Digest: <digest goes here>
Payload: <payload goes here>

What alternatives have you considered?

With the changes in OCI spec it will be good to be able to troubleshoot the manifests that are sent to the registries. having the ability to print the manifests and their digests as part of the --debug output would be helpful with troubleshooting if pushing the signature fails to a particular registry.

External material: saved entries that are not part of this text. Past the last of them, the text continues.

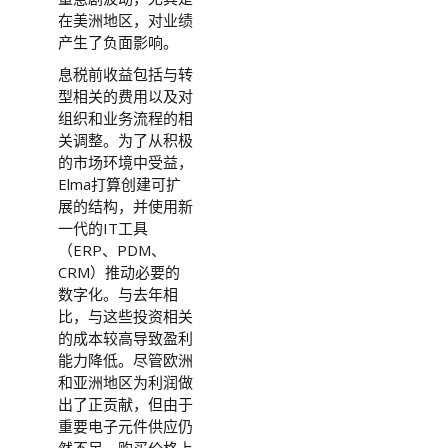
在美洲地区，对业绩
产生了负面影响。
息税前收益包括与转
型相关的费用以及对
组织和业务流程的相
关调整。为了从积极
的市场环境中受益，
Elma打算创建可扩
展的结构，并使用新
一代的IT工具
（ERP、PDM、
CRM）推动必要的
数字化。与去年相
比，与这些投资相关
的成本较高导致盈利
能力降低。尽管欧洲
和亚洲地区为利润做
出了正贡献，但由于
重要电子元件供应仍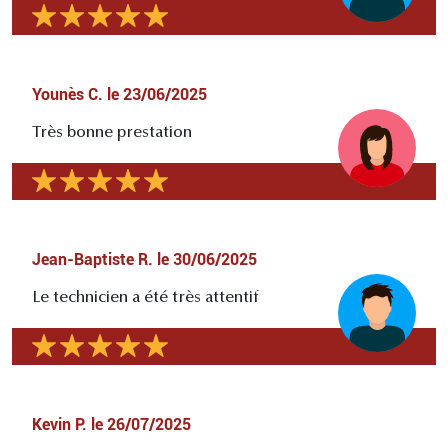
Younès C.
le
23/06/2025
Très bonne prestation
Jean-Baptiste R.
le
30/06/2025
Le technicien a été très attentif
Kevin P.
le
26/07/2025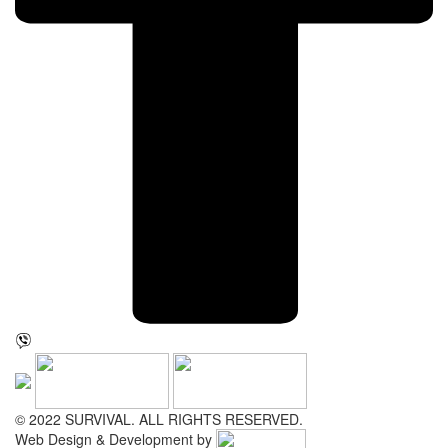
© 2022 SURVIVAL. ALL RIGHTS RESERVED.
Web Design & Development by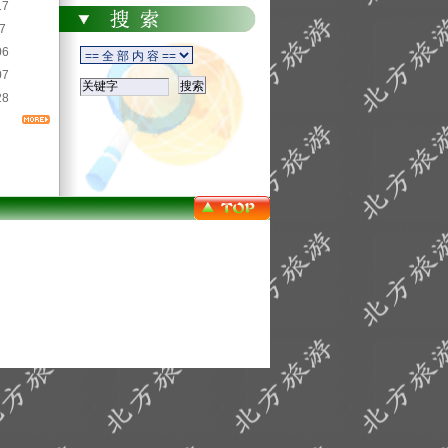
17
7
06
07
28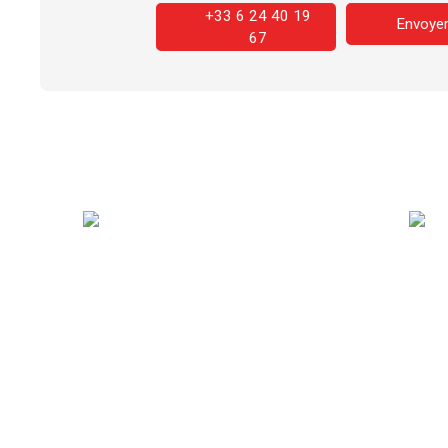
+33 6 24 40 19
Envoyer
67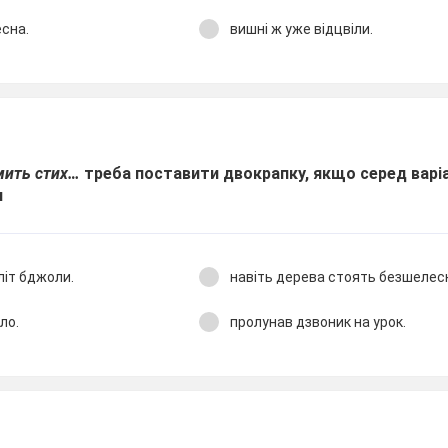
сна.
вишні ж уже відцвіли.
мить стих…
треба поставити двокрапку, якщо серед варіа
и
літ бджоли.
навіть дерева стоять безшелес
ло.
пролунав дзвоник на урок.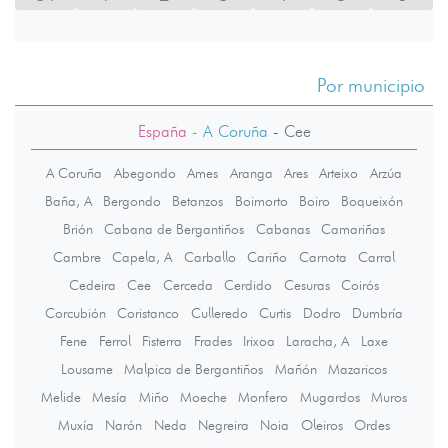
Por municipio
España
- A Coruña
-
Cee
A Coruña
Abegondo
Ames
Aranga
Ares
Arteixo
Arzúa
Baña, A
Bergondo
Betanzos
Boimorto
Boiro
Boqueixón
Brión
Cabana de Bergantiños
Cabanas
Camariñas
Cambre
Capela, A
Carballo
Cariño
Carnota
Carral
Cedeira
Cee
Cerceda
Cerdido
Cesuras
Coirós
Corcubión
Coristanco
Culleredo
Curtis
Dodro
Dumbría
Fene
Ferrol
Fisterra
Frades
Irixoa
Laracha, A
Laxe
Lousame
Malpica de Bergantiños
Mañón
Mazaricos
Melide
Mesía
Miño
Moeche
Monfero
Mugardos
Muros
Muxía
Narón
Neda
Negreira
Noia
Oleiros
Ordes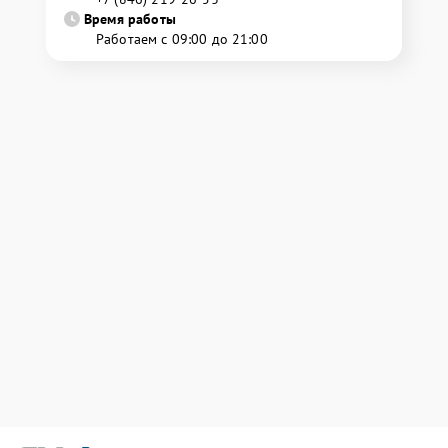
Время работы
Работаем с 09:00 до 21:00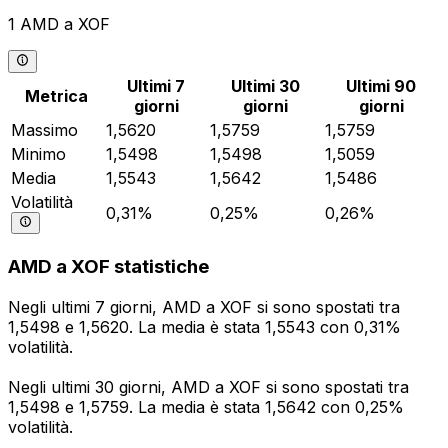
1 AMD a XOF
Ultimi 7
Ultimi 30
Ultimi 90
Metrica
giorni
giorni
giorni
Massimo
1,5620
1,5759
1,5759
Minimo
1,5498
1,5498
1,5059
Media
1,5543
1,5642
1,5486
Volatilità
0,31%
0,25%
0,26%
AMD a XOF statistiche
Negli ultimi 7 giorni, AMD a XOF si sono spostati tra
1,5498 e 1,5620. La media è stata 1,5543 con 0,31%
volatilità.
Negli ultimi 30 giorni, AMD a XOF si sono spostati tra
1,5498 e 1,5759. La media è stata 1,5642 con 0,25%
volatilità.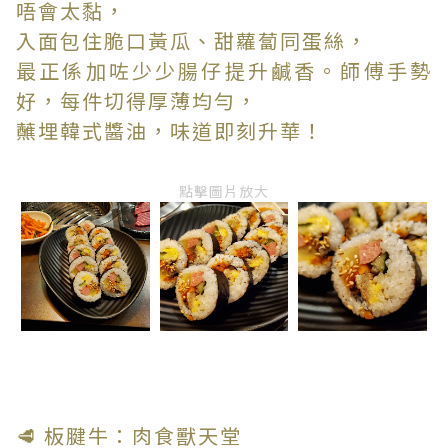
唔會太黏，
入面包住脆口黃瓜、甜蘿蔔同蛋絲，
最正係加咗少少腸仔提升鹹香。師傅手勢
好，每件切得厚薄均勻，
蘸埋韓式醬油，味道即刻升華！
點擊圖片放大
🥩 板腱牛：肉食獸天堂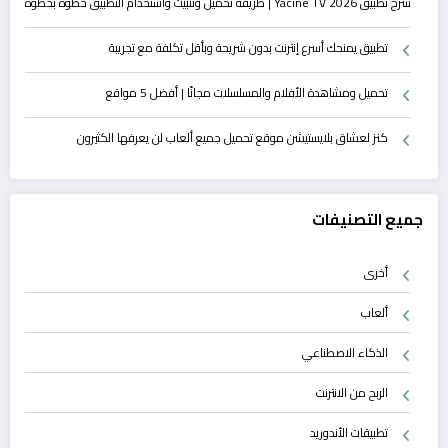
شرح تطبيق Yacine TV 2026 | طريقة تحميل وتثبيت واستخدام التطبيق خطوة بخطوة
تطبيق يمنحك أسرع إنترنت بدون شريحة وبأقل تكلفة مع تجريبة
تحميل ومشاهدة الأفلام والمسلسلات مجانًا | أفضل 5 مواقع
كنز لعشاق بلايستيشن موقع تحميل جميع ألعاب لن يعرفها الكثيرون
جميع التصنيفات
أخرى
ألعاب
الذكاء الاصطناعي
الربح من الانترنت
تطبيقات الأندوريد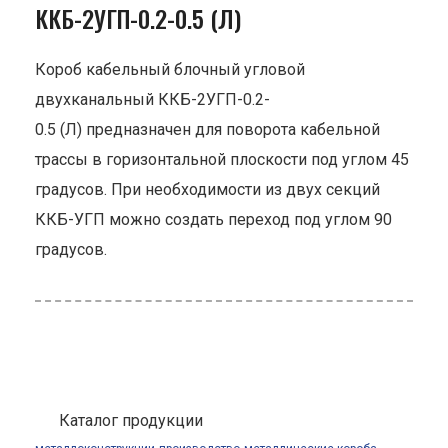
ККБ-2УГП-0.2-0.5 (Л)
Короб кабельный блочный угловой
двухканальный ККБ-2УГП-0.2-
0.5 (Л) предназначен для поворота кабельной
трассы в горизонтальной плоскости под углом 45
градусов. При необходимости из двух секций
ККБ-УГП можно создать переход под углом 90
градусов.
Каталог продукции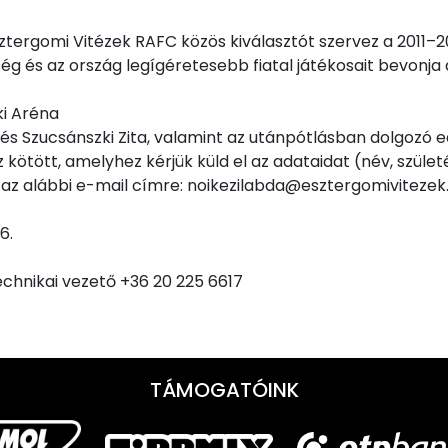
ztergomi Vitézek RAFC közös kiválasztót szervez a 2011–2
ég és az ország legígéretesebb fiatal játékosait bevonja 
ki Aréna
és Szucsánszki Zita, valamint az utánpótlásban dolgozó edz
 kötött, amelyhez kérjük küld el az adataidat (név, születé
 az alábbi e-mail címre: noikezilabda@esztergomivitezek
6.
echnikai vezető +36 20 225 6617
TÁMOGATÓINK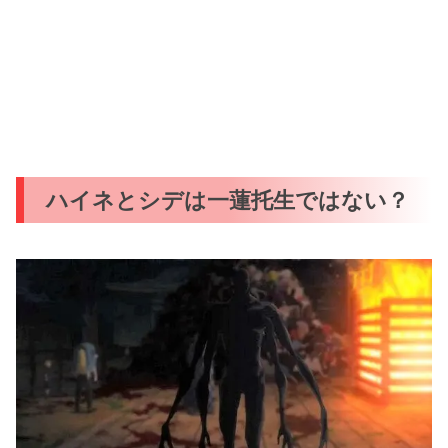
ハイネとシデは一蓮托生ではない？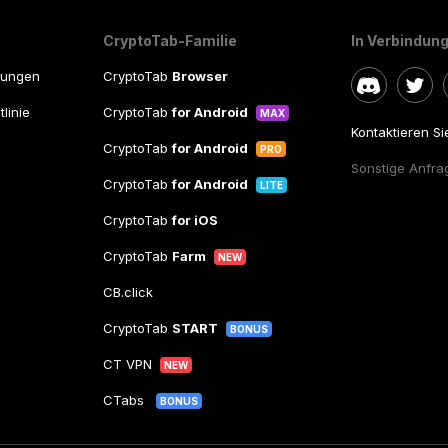
CryptoTab-Familie
In Verbindung
gungen
CryptoTab
Browser
linie
CryptoTab
for Android
MAX
Kontaktieren S
CryptoTab
for Android
PRO
Sonstige Anfra
CryptoTab
for Android
LITE
CryptoTab
for iOS
CryptoTab
Farm
NEW
CB.click
CryptoTab
START
BONUS
CT VPN
NEW
CTabs
BONUS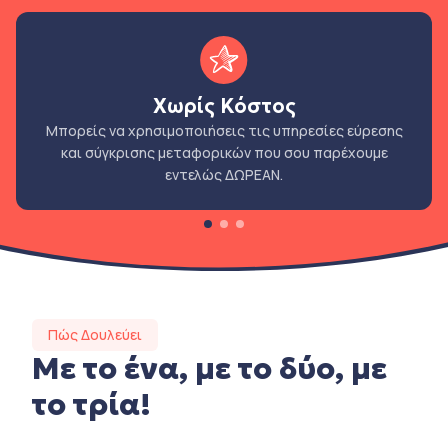
Χωρίς Κόστος
Μπορείς να χρησιμοποιήσεις τις υπηρεσίες εύρεσης
και σύγκρισης μεταφορικών που σου παρέχουμε
εντελώς ΔΩΡΕΑΝ.
Πώς Δουλεύει
Με το ένα, με το δύο, με
το τρία!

It will be good if after each HTTP request, we print the payload and the paylod digest

Any additional context?

Right now I need to install and configure MITM proxy to track those requests.

[yizha1]

Per discussion in community meeting on Mar 19, 2024, we would like to print out the digest of signature manifest and signature manifest during pushing signatures if --verbose flag is used. --verbose flag is recommended for all the diagnostic logs. @toddysm do you have any comments? /cc @priteshbandi @shizhMSFT @sajayantony

[yizha1]

duplicated with notaryproject/notation#695

[github-actions]

This issue is stale because it has been opened for 60 days with no activity. Remove stale label or comment. Otherwise, it will be closed in 30 days.